▸ **Provided passage**:
Researchers using SuperMUC at the LeibnizSupercomputing Centre in Munich, Germany have won the PRACE-ISC Award 2014, presented at this year’s ISC'14 Conference in Leipzig, Germany.

The award, for the highest sustained petascale performance, was presented to a team of scientists for their seismic science project ‘SeisSol’. Using all 147,456 compute cores of the HPC system SuperMUC, the research team achieved a sustained system performance of 1.09 Petaflops, running the application for more than 3 hours to simulate the Earth’s vibrations inside the Merapi volcano on Java island, Indonesia.

Supported by staff from the Leibniz Supercomputing Centre (LRZ), computer scientists, mathematicians, and geophysicists from the Technische Universität München (TUM) and the Ludwig-Maximilians-Universität München (LMU) collectively optimised the code. This was an enormous task as the 70,000 lines of code that make up SeisSol had to be optimised to demonstrate the power of the parallel architecture of SuperMUC.

▸ **Your goal**:
Decide whether each statement agrees with the SeisSol award text, answering yes or no and quoting the deciding words: (a) The research team ran SeisSol on every compute core of SuperMUC. (b) The Merapi simulation ran for less than one hour. (c) Researchers from a single university optimized the SeisSol code. Rely only on the SeisSol award text for what follows, not on the listing or outside knowledge.

▸ **Information provided**:

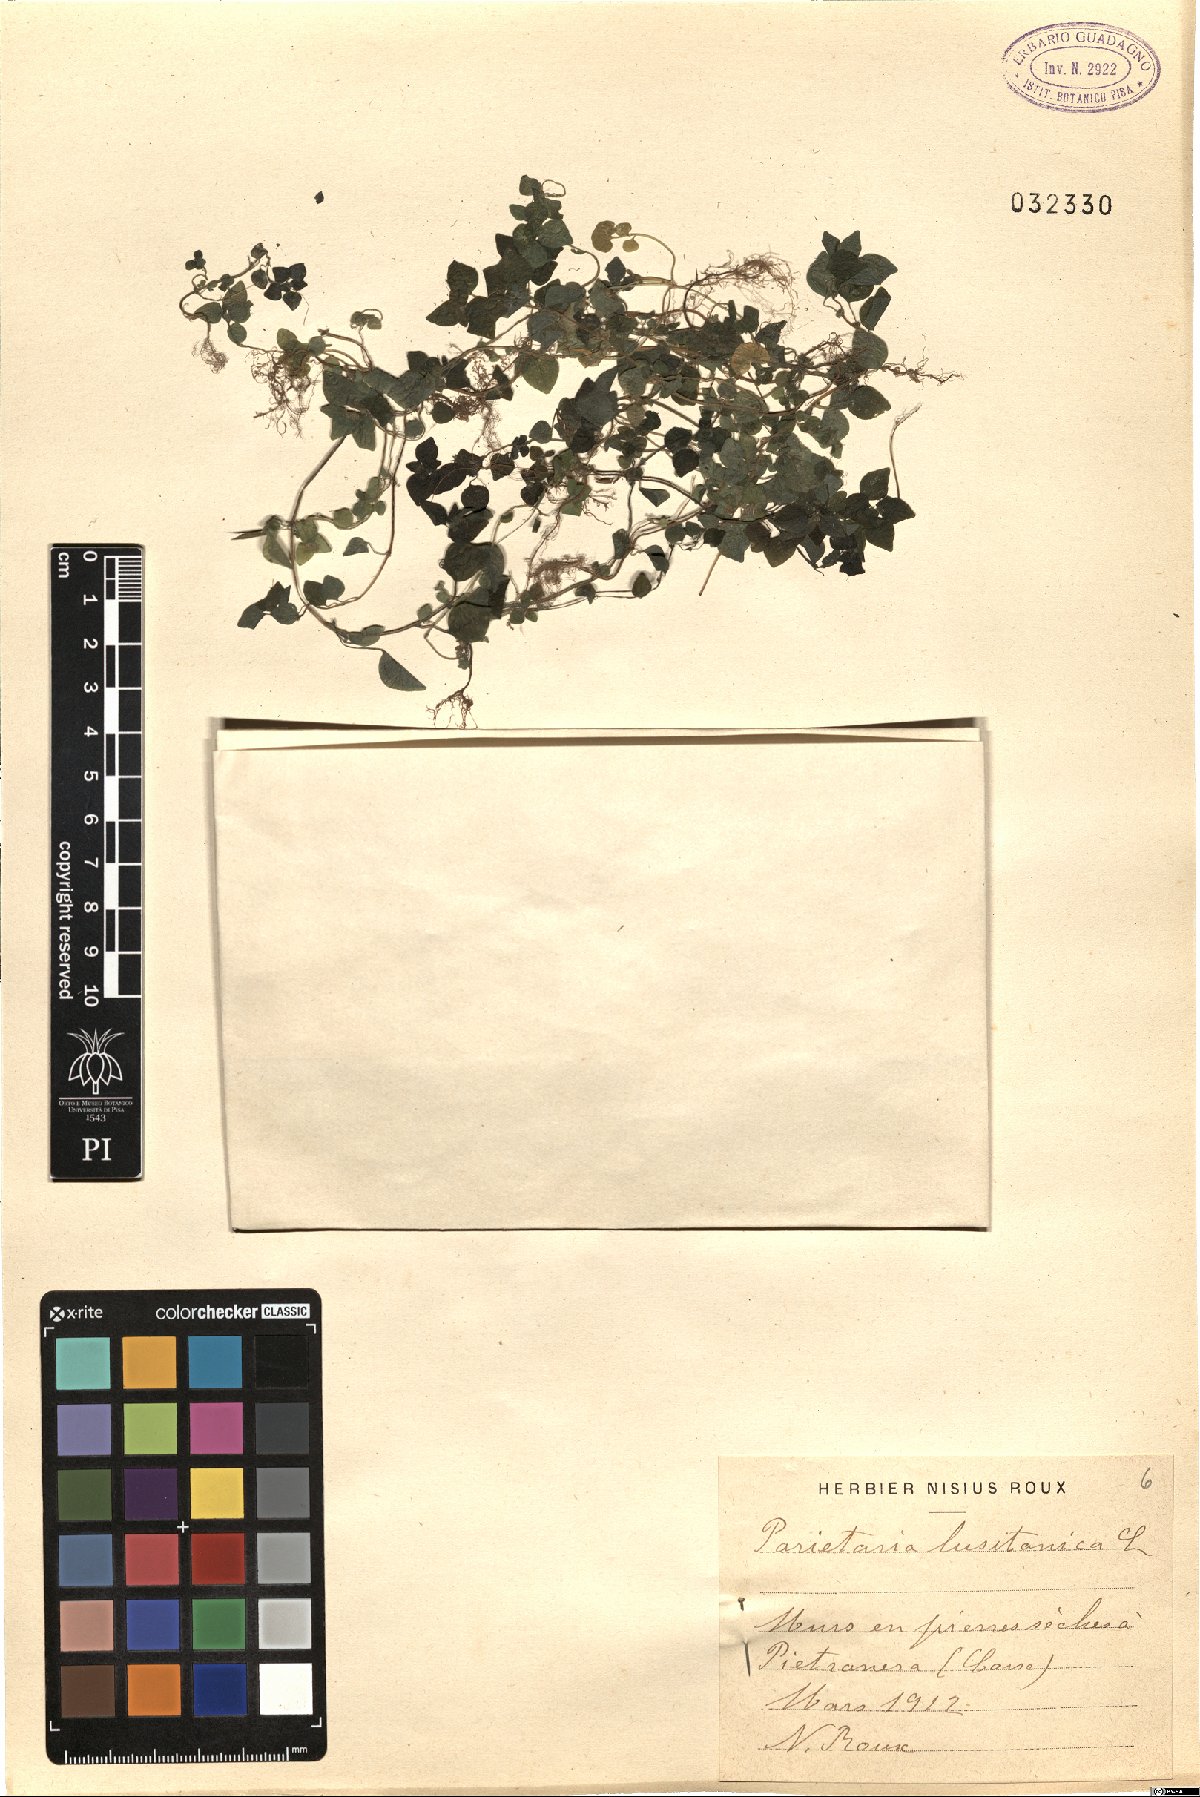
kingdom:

▸ **Written reply**:
(a) Yes: "Using all 147,456 compute cores of the HPC system SuperMUC"
(b) No: "running the application for more than 3 hours"
(c) No: "from the Technische Universität München (TUM) and the Ludwig-Maximilians-Universität München (LMU) collectively optimised the code"